First integrated Human Lung Cell Atlas reveals insights into lung diseases
The largest and most comprehensive cell map of the human lung is announced in Nature Medicine today (8 June). Revealing the great diversity of cell types in the lung and key differences between health and disease, the Human Lung Cell Atlas will be a valuable resource for lung researchers.
By combining data from nearly 40 studies, researchers from the Wellcome Sanger Institute, Helmholtz Munich, University Medical Center Groningen, and their collaborators created the first integrated single-cell atlas of the lung, revealing rare cell types and highlighting cellular differences between healthy people. In addition, the study found common cell states between lung fibrosis, cancer and COVID-19, offering new ways of understanding lung disease, which could help identify new therapeutic targets.
The study is part of the global Human Cell Atlas* (HCA) initiative to map every cell type in the human body, to transform our understanding of health, infection and disease.
Lung research has benefited greatly from recent single-cell studies that show which genes are active in each cell. Despite this, the research has been limited so far by the number of samples and individuals included per study.
Now, a large team of researchers has successfully combined 49 lung datasets, from nearly 40 separate studies, into a single integrated Atlas, using advanced machine learning. By pooling and integrating datasets from every major single-cell RNA-sequencing lung study published to date, the team created the first integrated Human Lung Cell Atlas. This Atlas spans over 2.4 million cells from 486 individuals and gives new insights into lung biology that were not possible before.
“A comprehensive organ atlas requires many datasets to capture the diversity between both cells and individuals, but combining different datasets is a huge challenge. We developed a benchmarking pipeline to find the optimal method to integrate all datasets into the Atlas, using artificial intelligence, and combined knowledge and data from almost 40 previous lung studies. Including data from more than a hundred healthy people, the atlas shows differences in the lung cells from individuals of different ages, sex and smoking history.”
Dr Malte Luecken, a senior author on the paper and Group leader at the Institute of Computational Biology and the Institute of Lung Health and Immunity at Helmholtz Munich
“Obtaining a refined lung atlas helps us understand the cellular landscape of our respiratory system and will enable us to better understand how diseases, such as COVID-19 or asthma, occur and how we might prevent them. What makes our study so important is the vast amount of data analysed, with information from over 400 individuals, and over 40 datasets, many of which have been developed at the Wellcome Sanger Institute.”
While the core of the Human Lung Cell Atlas is data from healthy lungs, the team also took datasets from more than 10 different lung diseases and projected these onto the healthy data, to understand disease states.
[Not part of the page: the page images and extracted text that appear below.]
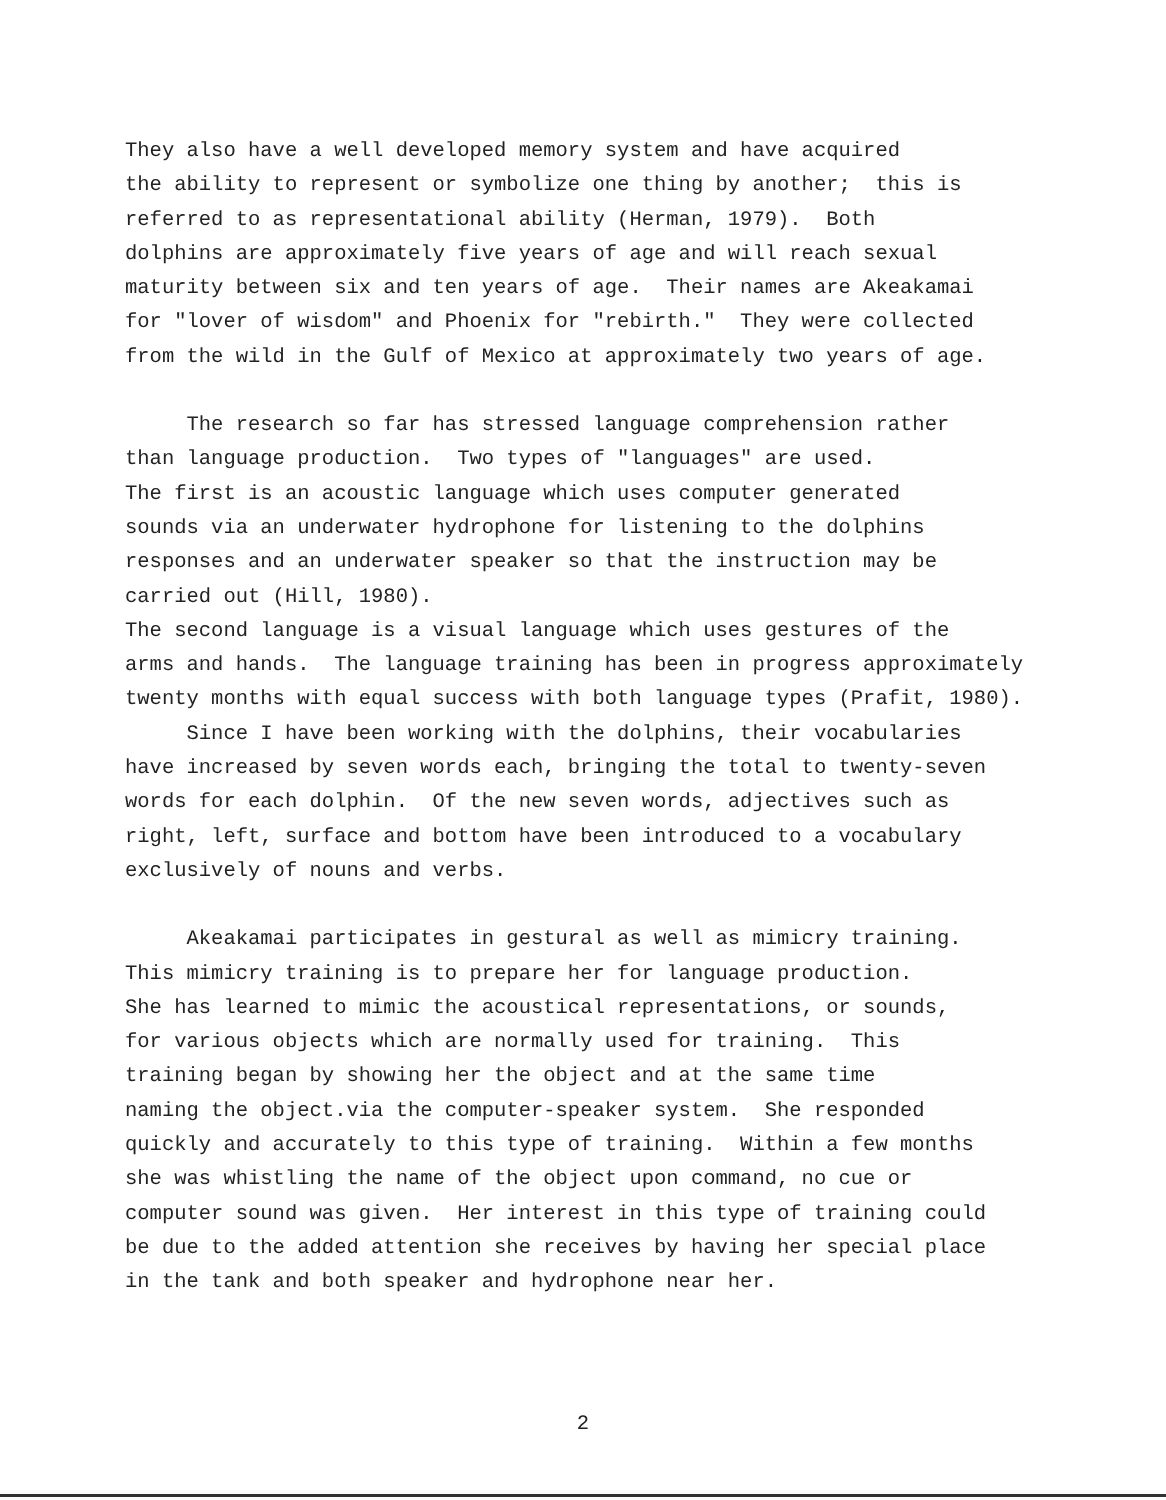They also have a well developed memory system and have acquired the ability to represent or symbolize one thing by another; this is referred to as representational ability (Herman, 1979). Both dolphins are approximately five years of age and will reach sexual maturity between six and ten years of age. Their names are Akeakamai for "lover of wisdom" and Phoenix for "rebirth." They were collected from the wild in the Gulf of Mexico at approximately two years of age.
The research so far has stressed language comprehension rather than language production. Two types of "languages" are used. The first is an acoustic language which uses computer generated sounds via an underwater hydrophone for listening to the dolphins responses and an underwater speaker so that the instruction may be carried out (Hill, 1980). The second language is a visual language which uses gestures of the arms and hands. The language training has been in progress approximately twenty months with equal success with both language types (Prafit, 1980). Since I have been working with the dolphins, their vocabularies have increased by seven words each, bringing the total to twenty-seven words for each dolphin. Of the new seven words, adjectives such as right, left, surface and bottom have been introduced to a vocabulary exclusively of nouns and verbs.
Akeakamai participates in gestural as well as mimicry training. This mimicry training is to prepare her for language production. She has learned to mimic the acoustical representations, or sounds, for various objects which are normally used for training. This training began by showing her the object and at the same time naming the object.via the computer-speaker system. She responded quickly and accurately to this type of training. Within a few months she was whistling the name of the object upon command, no cue or computer sound was given. Her interest in this type of training could be due to the added attention she receives by having her special place in the tank and both speaker and hydrophone near her.
2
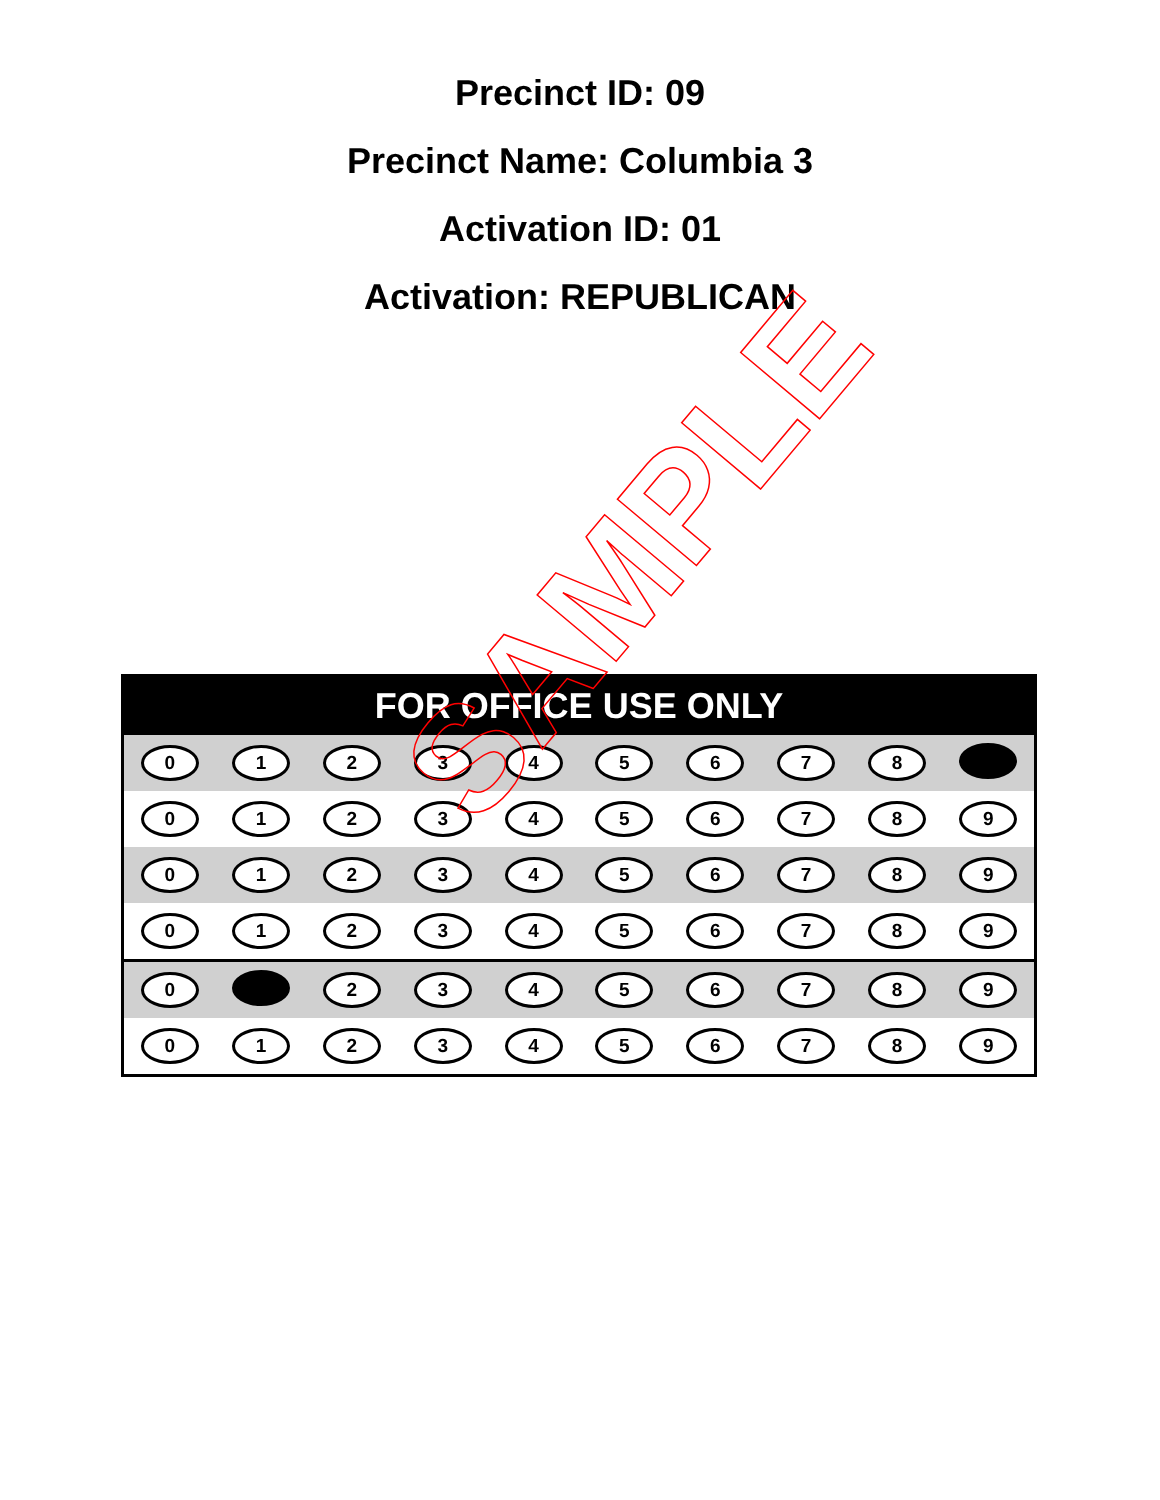Precinct ID: 09
Precinct Name: Columbia 3
Activation ID: 01
Activation: REPUBLICAN
| FOR OFFICE USE ONLY | | | | | | | | | |
| --- | --- | --- | --- | --- | --- | --- | --- | --- | --- |
| 0 | 1 | 2 | 3 | 4 | 5 | 6 | 7 | 8 | |
| 0 | 1 | 2 | 3 | 4 | 5 | 6 | 7 | 8 | 9 |
| 0 | 1 | 2 | 3 | 4 | 5 | 6 | 7 | 8 | 9 |
| 0 | 1 | 2 | 3 | 4 | 5 | 6 | 7 | 8 | 9 |
| 0 | | 2 | 3 | 4 | 5 | 6 | 7 | 8 | 9 |
| 0 | 1 | 2 | 3 | 4 | 5 | 6 | 7 | 8 | 9 |
SAMPLE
The team discovered that different lung diseases shared common immune cell states, including the finding that a subset of macrophages (a type of immune cell) shared similar gene activity in lung fibrosis, cancer and COVID-19. The shared states indicate that these cells could play a similar role in scar formation in the lung in all three diseases, and provide pointers for potential therapeutic targets.
“This is the first effort to compare healthy and diseased lungs in one study in an integrated way. Our study not only supports the presence of lung fibrosis in COVID-19, it allows us to identify and define a shared cell state between lung fibrosis, COVID-19 and lung cancer patients. Finding these shared disease-associated cells is really exciting, and reveals a totally different way of looking at lung diseases, opening possibilities for novel treatment targets and developing treatment response biomarkers. Our findings also suggest that therapies working for one disease may help alleviate others.”
Professor Martijn Nawijn, a senior author on the paper and Professor at the University Medical Center Groningen, the Netherlands
The Lung Atlas Integration project was an international collaborative effort with nearly 100 partners from more than 60 departments, including key researchers from Helmholtz Munich, University Medical Center Groningen, Northwestern University Feinberg School of Medicine and the Sanger Institute. The team is part of the Human Cell Atlas Lung Biological Network**, which has its roots in the Chan Zuckerberg Initiative Seed Networks for the Human Cell Atlas, and the European Union funded lung network, DiscovAIR. At the start of the COVID-19 pandemic in 2020, the single-cell lung communities came together rapidly, forming the HCA Lung Biological Network to help understand COVID-19, which then led to the global effort to integrate all the data.
“Our study provides the first reference atlas of the human lung, and is an important milestone towards a full Human Cell Atlas. This new atlas greatly expands our understanding of the healthy lung and reveals changes in disease. It will also be a valuable reference for analysing future lung data, as it not only maps out novel cell states and processes but also generates consensus in the cell types.”
Dr Sarah Teichmann, a senior author on the paper from the Wellcome Sanger Institute and co-chair of the Human Cell Atlas Organising Committee
The first integrated major organ within the Human Cell Atlas initiative, the Human Lung Cell Atlas is publically available for researchers globally, as a central resource to study the lung in health and disease.